◆ **Stored data entries**
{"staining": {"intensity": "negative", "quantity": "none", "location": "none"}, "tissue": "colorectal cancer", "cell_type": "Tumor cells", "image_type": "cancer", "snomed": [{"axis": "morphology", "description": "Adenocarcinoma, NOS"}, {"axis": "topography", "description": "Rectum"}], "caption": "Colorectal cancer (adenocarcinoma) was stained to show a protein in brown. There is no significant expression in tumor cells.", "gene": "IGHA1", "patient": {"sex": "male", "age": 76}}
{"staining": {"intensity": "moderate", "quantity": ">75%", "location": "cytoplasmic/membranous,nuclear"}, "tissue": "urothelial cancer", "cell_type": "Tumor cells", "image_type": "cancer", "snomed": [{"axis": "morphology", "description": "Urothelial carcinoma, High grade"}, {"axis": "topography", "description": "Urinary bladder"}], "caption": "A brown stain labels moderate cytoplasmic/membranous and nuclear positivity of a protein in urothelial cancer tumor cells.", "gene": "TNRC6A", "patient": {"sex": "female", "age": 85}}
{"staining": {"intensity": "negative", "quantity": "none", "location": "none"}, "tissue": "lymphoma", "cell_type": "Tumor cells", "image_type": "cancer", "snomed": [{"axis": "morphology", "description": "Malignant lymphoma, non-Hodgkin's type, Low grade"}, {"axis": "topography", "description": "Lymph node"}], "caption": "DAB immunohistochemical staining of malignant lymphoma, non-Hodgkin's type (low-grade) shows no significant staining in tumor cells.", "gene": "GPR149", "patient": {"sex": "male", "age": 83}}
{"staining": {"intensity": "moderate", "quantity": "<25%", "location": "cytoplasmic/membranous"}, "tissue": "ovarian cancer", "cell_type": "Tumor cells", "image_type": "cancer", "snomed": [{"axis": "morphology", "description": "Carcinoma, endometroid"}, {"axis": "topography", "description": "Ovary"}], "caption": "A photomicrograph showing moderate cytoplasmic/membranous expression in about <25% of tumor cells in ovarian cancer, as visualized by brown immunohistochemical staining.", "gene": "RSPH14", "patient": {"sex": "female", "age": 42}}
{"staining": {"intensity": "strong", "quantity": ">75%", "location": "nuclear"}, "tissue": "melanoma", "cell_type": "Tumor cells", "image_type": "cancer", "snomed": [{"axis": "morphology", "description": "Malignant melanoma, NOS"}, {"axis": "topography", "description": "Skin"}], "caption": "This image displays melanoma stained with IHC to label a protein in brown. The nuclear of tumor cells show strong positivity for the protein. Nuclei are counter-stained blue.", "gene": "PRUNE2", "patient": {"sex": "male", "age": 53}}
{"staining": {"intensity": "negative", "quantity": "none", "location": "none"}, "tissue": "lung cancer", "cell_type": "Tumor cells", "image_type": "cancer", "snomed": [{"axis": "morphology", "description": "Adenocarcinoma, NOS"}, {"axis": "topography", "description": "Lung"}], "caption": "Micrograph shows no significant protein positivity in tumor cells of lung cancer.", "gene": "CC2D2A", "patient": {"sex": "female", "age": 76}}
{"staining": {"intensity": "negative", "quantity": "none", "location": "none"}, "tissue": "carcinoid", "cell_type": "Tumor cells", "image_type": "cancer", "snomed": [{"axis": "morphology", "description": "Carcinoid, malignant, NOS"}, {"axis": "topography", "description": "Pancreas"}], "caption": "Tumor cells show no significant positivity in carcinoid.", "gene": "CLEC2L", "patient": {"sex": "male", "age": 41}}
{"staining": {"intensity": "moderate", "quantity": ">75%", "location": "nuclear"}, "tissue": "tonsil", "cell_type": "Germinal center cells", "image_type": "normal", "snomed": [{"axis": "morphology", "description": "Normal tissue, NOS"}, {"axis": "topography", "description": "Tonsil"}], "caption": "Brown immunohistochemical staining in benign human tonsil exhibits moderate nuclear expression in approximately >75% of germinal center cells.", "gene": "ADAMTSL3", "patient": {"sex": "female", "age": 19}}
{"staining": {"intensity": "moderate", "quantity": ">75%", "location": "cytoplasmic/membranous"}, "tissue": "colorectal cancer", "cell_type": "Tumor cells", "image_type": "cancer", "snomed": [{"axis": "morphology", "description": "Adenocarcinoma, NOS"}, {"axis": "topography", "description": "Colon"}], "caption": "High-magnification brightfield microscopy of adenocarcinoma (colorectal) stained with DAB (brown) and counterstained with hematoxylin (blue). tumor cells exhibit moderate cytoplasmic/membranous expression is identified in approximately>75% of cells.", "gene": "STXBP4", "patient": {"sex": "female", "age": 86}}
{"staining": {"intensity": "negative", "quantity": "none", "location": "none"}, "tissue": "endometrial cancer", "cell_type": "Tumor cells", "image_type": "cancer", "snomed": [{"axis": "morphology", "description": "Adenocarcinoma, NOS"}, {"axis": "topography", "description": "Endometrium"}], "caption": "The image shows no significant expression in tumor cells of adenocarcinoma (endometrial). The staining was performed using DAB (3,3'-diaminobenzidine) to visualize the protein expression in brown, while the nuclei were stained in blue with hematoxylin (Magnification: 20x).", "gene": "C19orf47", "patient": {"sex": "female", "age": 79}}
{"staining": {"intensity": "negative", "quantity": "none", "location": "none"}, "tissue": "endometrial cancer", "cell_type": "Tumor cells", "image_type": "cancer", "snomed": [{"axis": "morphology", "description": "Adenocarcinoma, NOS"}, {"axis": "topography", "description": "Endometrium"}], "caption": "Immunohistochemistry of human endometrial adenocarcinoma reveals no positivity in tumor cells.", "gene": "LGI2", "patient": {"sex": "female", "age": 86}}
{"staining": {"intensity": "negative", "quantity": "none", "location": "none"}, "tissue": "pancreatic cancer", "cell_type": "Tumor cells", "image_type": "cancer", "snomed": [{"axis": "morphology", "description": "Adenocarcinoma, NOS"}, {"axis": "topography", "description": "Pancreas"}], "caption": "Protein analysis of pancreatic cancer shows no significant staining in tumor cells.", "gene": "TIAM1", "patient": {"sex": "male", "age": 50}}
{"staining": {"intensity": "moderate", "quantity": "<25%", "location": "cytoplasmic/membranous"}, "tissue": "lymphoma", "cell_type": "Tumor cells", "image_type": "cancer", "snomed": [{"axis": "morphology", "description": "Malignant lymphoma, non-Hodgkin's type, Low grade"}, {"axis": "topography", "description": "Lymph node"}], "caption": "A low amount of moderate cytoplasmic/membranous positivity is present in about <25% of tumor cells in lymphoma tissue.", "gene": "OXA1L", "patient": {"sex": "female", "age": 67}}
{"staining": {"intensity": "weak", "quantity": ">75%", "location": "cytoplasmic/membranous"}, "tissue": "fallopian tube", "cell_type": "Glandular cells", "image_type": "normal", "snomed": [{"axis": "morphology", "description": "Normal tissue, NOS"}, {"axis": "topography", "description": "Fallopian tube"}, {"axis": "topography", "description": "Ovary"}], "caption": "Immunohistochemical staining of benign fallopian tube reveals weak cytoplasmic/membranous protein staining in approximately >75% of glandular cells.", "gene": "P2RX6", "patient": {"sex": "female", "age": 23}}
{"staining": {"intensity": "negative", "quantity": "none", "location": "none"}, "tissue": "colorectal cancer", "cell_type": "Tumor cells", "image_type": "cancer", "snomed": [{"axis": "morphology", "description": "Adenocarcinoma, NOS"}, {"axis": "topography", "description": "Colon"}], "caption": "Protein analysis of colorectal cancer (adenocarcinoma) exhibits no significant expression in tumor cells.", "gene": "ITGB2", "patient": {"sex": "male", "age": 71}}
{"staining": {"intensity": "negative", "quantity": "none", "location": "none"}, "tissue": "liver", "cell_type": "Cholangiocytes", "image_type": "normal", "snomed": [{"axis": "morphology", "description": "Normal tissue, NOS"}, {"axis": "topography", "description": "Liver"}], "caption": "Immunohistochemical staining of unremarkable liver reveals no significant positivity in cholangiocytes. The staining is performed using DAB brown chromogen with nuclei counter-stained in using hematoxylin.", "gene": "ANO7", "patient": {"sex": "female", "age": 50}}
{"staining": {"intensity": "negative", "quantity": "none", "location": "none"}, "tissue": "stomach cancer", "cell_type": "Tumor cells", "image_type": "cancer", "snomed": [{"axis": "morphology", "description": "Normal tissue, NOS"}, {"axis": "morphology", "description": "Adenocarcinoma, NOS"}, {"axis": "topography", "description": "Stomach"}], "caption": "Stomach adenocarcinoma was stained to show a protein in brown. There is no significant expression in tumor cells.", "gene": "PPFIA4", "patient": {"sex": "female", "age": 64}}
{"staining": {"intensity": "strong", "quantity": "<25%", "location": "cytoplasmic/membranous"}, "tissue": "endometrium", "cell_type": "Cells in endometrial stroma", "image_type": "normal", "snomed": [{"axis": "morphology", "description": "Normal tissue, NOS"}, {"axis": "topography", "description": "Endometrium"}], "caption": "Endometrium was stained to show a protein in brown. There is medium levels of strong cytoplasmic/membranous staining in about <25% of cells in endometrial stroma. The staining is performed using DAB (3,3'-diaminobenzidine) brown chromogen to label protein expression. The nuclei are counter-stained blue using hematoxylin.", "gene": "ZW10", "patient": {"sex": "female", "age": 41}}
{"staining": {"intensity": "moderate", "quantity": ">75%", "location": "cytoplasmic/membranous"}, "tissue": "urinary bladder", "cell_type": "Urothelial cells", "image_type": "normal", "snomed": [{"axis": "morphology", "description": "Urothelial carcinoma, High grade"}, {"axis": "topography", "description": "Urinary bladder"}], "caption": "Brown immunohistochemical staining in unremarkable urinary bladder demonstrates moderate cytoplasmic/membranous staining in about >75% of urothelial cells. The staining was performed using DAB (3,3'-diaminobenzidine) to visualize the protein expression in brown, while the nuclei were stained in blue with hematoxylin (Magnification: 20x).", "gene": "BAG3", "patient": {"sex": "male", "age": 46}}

◆ **Task directions**
Copy the lines above exactly, beginning at the line that has "staining of malignant" and stopping after the line that has "photomicrograph showing moderate", and omit the rest.

◆ **Answer for the task**
{"staining": {"intensity": "negative", "quantity": "none", "location": "none"}, "tissue": "lymphoma", "cell_type": "Tumor cells", "image_type": "cancer", "snomed": [{"axis": "morphology", "description": "Malignant lymphoma, non-Hodgkin's type, Low grade"}, {"axis": "topography", "description": "Lymph node"}], "caption": "DAB immunohistochemical staining of malignant lymphoma, non-Hodgkin's type (low-grade) shows no significant staining in tumor cells.", "gene": "GPR149", "patient": {"sex": "male", "age": 83}}
{"staining": {"intensity": "moderate", "quantity": "<25%", "location": "cytoplasmic/membranous"}, "tissue": "ovarian cancer", "cell_type": "Tumor cells", "image_type": "cancer", "snomed": [{"axis": "morphology", "description": "Carcinoma, endometroid"}, {"axis": "topography", "description": "Ovary"}], "caption": "A photomicrograph showing moderate cytoplasmic/membranous expression in about <25% of tumor cells in ovarian cancer, as visualized by brown immunohistochemical staining.", "gene": "RSPH14", "patient": {"sex": "female", "age": 42}}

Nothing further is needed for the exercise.